[pytest-dev] pytest-xdist-1.11: restarting crash nodes, fixture cache fix
holger krekel
holger at merlinux.eu
Tue Sep 23 11:42:57 CEST 2014
Hi Andreas,
On Mon, Sep 22, 2014 at 22:03 +0200, Andreas Pelme wrote:
> Hi Holger,
>
> On 19 sep 2014, at 09:52, holger krekel <holger at merlinux.eu> wrote:
> > I presume that with module and class scope people don't presume that
> > a fixture survives until the end of a process so eager teardown is less
> > of a problem, there, right?
>
>
> I have not fully grasped how fixture teardown currently happens in pytest. To explore it, I came up with this example:
>
> import pytest
>
>
> @pytest.yield_fixture(scope='class')
> def fix():
> print 'fixture setup'
> yield
> print 'fixture teardown'
>
>
>
> class TestFoo():
> def test_a(self, fix):
> print 'test_a'
>
> def test_b(self):
> print 'test_b'
>
> def test_c(self, fix):
> print 'test_c'
>
>
> It gives me the output (with the latest pytest from PyPI):
>
> fixture setup
> test_a
> test_b
> test_c
> fixture teardown
>
> I.e. even though test_b does not actively request the fixture, it is active during the test.
A few addiotional notes:
- test_b does not have a reference to the fixture so can not "use" it
- "py.test -k test_b" would not see an activated "fix"
- it would be a programming mistake for test_b to depend on fix without
declaring it.
> Is this even considered to be a bug or a feature? :-)
Let me ask back: how exactly is it a problem?
> This behavior may be considered a bug since it makes test suites
> brittle - if the fixture does not contain a value itself, it can
> probably be neglected to actually properly request the fixture, but
> test_b will still accidentally have “fix” available.

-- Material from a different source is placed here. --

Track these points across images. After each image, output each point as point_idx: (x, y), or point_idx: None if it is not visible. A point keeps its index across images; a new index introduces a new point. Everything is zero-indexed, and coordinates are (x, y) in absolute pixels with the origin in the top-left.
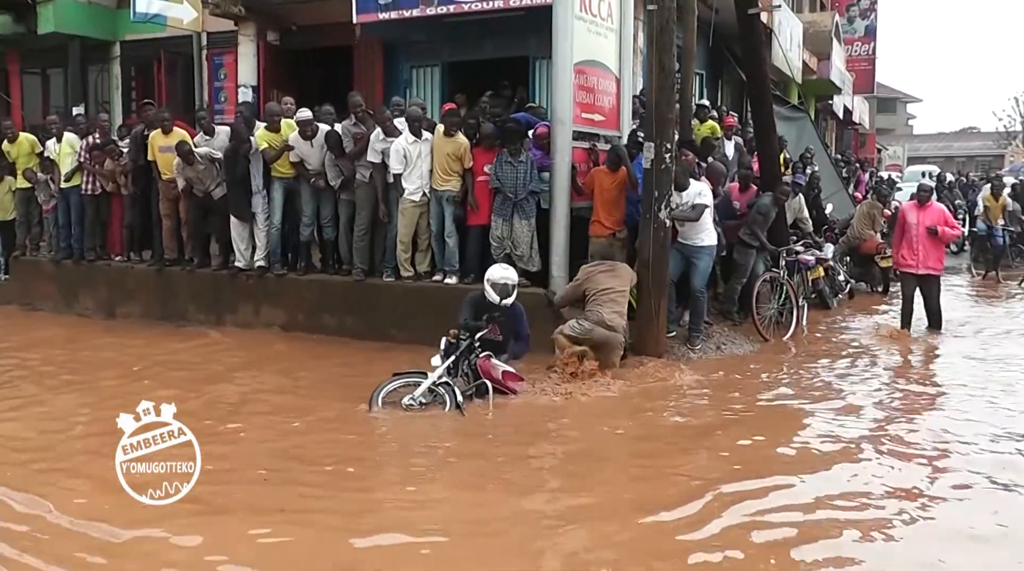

How does "test_b" have "fix" available?
> will only show itself when running a subset of the test suite (and
> with xdist!).
>
> I would prefer (I think) if all fixtures where torn down when they are not requested (in my example, before test_b is run, to ensure test_b is only run with its own fixtures).
>
> However, if all teardowns worked like this, the efficiency will be very bad since there will be a lot of teardowns. I think these fixtures that should be allowed to stay alive, should be explicitly declared like that, like the option to pytest.fixture() suggested earlier.
It would be a somewhat backward incompatible change and probably break some
test suites.
> I think this makes sense regardless of whether the fixture is class,
> module or session scoped. Having different semantics depending on the
> scope would be confusing. Fixture authors must be aware and decide
> whether or not a fixture may accidentally be available to wrong tests.
> I have a hard time to see how we can solve this properly without a
> flag or some kind of distinction for this.
>
> I am probably missing a lot of details here, what are your thoughts on this?
I am not quite sure what the exact real-life problem is that
we are trying to solve. Is something breaking that shouldn't, currently?
Maybe the next step is to try to document the fixture setup/teardown
logic more precisely because i am not even sure myself about the details.
xdist certainly has less guarantees than single-process pytest.